* Required action: In this exercise, write out the data word for word and leave every image out.

(Records Opens)

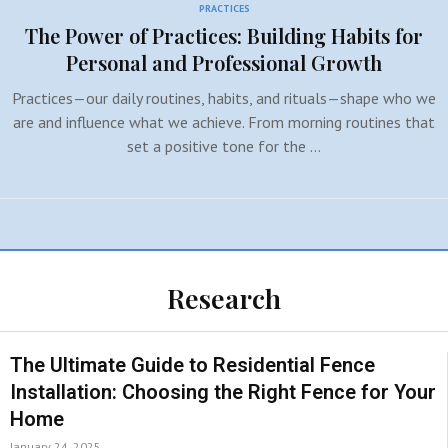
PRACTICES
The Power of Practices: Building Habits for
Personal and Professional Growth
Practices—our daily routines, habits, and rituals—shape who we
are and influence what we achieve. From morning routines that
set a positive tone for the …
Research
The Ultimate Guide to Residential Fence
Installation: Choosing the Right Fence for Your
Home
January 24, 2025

(Records Closes)

* Solution to this exercise:
PRACTICES
The Power of Practices: Building Habits for
Personal and Professional Growth
Practices—our daily routines, habits, and rituals—shape who we
are and influence what we achieve. From morning routines that
set a positive tone for the …
Research
The Ultimate Guide to Residential Fence
Installation: Choosing the Right Fence for Your
Home
January 24, 2025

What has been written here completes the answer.